Le chef de l’État a qualifié Mme Kayikwamba Wagner d’« héroïne de la diplomatie congolaise », saluant les avancées significatives de son mandat dans un contexte géopolitique particulièrement tendu. En effet, la République Démocratique du Congo fait face à des défis majeurs, notamment l’instabilité persistante à l’Est du pays et les accusations d’agression à l’encontre du Rwanda, dont le soutien aux rebelles du M23-AFC est particulièrement préoccupant.
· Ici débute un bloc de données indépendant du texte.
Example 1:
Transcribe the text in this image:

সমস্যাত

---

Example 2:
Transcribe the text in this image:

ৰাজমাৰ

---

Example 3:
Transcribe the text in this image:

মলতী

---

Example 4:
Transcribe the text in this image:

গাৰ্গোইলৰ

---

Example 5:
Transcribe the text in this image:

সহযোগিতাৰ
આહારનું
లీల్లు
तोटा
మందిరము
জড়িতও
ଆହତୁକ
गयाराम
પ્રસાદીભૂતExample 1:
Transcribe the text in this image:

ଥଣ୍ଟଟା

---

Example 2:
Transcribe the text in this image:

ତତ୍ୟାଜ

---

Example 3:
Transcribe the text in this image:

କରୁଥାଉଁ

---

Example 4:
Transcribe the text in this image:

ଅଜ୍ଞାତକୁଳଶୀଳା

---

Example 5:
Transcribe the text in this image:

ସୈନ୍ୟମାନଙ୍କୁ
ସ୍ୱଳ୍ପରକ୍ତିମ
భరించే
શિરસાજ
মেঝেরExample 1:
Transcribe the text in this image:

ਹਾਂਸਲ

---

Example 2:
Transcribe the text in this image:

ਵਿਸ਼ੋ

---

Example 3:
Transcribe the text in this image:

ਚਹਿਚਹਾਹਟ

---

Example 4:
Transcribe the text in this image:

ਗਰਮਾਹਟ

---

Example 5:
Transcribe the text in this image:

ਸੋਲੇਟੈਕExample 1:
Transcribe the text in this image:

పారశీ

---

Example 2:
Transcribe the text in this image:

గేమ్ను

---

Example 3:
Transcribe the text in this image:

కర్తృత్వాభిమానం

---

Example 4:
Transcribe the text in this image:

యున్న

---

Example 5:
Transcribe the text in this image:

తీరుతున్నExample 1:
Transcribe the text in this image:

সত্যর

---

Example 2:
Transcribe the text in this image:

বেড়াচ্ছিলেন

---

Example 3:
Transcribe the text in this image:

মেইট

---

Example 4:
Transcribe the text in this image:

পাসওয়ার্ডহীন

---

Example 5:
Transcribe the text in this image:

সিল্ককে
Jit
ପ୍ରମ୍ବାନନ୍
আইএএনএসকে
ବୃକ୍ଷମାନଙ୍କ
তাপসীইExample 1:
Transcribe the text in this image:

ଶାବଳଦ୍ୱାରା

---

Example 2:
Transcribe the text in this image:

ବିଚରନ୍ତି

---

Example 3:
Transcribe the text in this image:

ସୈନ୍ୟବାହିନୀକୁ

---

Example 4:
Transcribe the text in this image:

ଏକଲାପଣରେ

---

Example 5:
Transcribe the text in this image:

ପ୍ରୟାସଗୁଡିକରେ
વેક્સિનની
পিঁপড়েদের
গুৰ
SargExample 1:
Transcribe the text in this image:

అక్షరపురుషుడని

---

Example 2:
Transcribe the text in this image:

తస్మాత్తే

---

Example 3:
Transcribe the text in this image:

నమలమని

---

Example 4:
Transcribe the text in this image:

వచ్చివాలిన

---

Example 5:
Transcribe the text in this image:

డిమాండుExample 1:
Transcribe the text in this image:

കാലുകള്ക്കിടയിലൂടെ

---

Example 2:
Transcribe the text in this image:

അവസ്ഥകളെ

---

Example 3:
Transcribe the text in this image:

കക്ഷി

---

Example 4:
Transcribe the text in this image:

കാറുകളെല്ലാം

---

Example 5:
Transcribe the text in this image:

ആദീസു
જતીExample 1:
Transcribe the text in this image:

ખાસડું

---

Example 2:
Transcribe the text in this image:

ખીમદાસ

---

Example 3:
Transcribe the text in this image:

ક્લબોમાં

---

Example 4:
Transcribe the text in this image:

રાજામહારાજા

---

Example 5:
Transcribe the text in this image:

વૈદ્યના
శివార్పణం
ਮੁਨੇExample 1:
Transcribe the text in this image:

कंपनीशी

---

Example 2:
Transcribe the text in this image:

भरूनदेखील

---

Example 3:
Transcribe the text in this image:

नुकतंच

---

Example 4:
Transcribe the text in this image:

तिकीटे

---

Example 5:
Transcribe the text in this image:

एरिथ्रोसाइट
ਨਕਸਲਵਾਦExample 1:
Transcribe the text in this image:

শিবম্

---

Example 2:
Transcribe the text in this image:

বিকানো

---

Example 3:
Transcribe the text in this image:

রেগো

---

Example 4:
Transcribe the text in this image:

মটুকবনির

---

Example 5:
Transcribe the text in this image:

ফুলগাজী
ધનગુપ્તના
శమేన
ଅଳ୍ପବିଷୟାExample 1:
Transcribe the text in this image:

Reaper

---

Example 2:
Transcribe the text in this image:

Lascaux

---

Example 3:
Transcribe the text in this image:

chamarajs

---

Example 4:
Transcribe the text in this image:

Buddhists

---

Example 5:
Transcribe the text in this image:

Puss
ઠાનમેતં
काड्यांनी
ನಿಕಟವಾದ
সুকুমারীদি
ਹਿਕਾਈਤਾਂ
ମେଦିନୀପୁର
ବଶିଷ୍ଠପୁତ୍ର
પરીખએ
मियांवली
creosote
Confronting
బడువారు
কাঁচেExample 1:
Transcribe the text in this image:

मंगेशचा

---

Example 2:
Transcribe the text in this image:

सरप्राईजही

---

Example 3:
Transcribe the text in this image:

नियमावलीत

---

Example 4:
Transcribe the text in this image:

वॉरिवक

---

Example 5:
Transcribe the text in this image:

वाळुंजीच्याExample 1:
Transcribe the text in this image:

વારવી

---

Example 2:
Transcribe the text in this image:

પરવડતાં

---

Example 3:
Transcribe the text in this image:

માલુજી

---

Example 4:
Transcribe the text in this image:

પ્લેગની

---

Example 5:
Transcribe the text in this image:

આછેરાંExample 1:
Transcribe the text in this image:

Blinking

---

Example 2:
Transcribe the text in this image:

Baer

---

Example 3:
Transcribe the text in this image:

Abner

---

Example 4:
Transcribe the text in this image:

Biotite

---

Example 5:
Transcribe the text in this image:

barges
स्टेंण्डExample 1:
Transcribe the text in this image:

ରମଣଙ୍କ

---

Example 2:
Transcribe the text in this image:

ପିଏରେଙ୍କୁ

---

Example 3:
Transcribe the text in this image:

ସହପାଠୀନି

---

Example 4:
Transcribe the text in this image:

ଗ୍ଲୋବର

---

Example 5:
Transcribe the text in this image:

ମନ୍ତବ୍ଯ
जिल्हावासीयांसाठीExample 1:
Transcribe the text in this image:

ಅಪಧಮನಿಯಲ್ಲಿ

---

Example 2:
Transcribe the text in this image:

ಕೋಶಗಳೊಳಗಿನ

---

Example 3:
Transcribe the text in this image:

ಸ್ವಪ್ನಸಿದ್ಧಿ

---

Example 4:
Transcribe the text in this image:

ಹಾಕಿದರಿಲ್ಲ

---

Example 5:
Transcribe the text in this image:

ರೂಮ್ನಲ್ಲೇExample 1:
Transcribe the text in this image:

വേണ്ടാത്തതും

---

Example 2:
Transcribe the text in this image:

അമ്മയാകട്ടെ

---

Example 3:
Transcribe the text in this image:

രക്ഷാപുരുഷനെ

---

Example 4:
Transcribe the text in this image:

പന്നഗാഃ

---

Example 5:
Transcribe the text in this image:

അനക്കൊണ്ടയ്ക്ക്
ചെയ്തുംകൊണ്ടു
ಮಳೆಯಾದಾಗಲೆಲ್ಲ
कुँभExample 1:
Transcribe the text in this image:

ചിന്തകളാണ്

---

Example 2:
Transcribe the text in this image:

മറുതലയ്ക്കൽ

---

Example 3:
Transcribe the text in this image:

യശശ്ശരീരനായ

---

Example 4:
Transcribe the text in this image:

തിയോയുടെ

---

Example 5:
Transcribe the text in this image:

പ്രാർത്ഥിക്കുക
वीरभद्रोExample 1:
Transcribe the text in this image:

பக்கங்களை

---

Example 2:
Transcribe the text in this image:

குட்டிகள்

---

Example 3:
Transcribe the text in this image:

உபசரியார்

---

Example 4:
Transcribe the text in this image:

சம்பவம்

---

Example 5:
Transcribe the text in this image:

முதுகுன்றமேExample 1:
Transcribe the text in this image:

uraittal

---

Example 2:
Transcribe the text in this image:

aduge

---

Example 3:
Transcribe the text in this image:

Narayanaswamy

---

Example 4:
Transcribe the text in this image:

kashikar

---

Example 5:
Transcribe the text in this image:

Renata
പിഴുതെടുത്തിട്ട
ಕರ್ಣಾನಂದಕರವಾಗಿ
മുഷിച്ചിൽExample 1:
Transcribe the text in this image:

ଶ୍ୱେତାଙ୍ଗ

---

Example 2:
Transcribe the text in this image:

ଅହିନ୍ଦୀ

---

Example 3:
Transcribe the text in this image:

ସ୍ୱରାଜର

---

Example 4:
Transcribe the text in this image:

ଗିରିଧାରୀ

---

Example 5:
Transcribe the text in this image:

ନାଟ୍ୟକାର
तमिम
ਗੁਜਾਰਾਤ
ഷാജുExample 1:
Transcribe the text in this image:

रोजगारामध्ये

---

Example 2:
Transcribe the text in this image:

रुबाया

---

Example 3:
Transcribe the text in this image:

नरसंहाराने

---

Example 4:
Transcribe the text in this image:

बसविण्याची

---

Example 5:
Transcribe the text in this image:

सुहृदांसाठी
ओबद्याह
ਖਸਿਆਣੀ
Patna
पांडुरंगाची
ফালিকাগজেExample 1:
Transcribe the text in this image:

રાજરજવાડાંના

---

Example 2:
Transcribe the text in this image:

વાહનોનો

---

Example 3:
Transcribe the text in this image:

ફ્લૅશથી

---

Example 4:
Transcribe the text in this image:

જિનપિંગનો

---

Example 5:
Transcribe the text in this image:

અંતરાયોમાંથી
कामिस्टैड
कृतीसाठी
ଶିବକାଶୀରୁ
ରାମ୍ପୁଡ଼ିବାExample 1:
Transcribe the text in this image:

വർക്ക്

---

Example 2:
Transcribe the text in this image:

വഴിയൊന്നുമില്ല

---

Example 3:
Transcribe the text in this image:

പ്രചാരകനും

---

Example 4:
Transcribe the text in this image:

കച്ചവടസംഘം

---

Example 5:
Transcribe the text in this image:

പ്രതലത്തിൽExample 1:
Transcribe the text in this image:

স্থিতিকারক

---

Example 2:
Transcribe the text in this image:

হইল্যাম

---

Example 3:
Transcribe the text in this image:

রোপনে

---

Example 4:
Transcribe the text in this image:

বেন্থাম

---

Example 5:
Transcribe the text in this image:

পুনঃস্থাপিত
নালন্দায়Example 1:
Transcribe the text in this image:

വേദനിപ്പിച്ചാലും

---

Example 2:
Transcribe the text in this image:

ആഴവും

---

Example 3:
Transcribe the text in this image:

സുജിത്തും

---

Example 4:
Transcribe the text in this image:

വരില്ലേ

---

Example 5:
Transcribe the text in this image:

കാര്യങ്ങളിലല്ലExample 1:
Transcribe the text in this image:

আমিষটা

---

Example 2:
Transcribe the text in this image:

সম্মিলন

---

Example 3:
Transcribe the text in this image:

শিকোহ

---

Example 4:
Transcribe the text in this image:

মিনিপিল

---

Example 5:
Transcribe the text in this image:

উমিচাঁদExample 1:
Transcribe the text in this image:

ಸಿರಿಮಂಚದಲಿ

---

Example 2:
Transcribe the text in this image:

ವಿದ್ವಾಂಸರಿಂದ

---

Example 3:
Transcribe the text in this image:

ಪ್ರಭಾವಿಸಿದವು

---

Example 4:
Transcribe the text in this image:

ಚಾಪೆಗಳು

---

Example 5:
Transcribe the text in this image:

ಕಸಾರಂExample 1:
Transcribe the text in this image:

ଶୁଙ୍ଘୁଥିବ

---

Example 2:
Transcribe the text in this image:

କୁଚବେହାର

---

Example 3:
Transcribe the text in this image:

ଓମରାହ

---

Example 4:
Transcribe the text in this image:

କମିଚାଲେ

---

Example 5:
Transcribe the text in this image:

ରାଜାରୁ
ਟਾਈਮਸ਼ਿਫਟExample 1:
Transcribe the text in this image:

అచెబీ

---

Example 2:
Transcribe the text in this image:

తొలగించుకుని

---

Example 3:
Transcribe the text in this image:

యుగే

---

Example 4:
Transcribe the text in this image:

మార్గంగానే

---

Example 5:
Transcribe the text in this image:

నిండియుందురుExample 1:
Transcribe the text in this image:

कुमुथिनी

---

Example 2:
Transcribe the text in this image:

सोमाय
Le président Tshisekedi a fait le lien entre les orientations politiques impulsées par la présidence et les résultats obtenus : « Instructions données, résultats obtenus », a-t-il déclaré.
Sous la direction de la ministre Kayikwamba, la République démocratique du Congo a acquis des positions stratégiques sur la scène mondiale, se voyant notamment attribuer le poste de vice-présidente de la 80e session de l’Assemblée générale de l’ONU. De plus, son élection récente en tant que membre non permanent du Conseil de sécurité des Nations Unies pour le mandat 2026-2027 constitue une reconnaissance internationale significative, témoignant de la stratégie diplomatique proactive initiée par Kinshasa.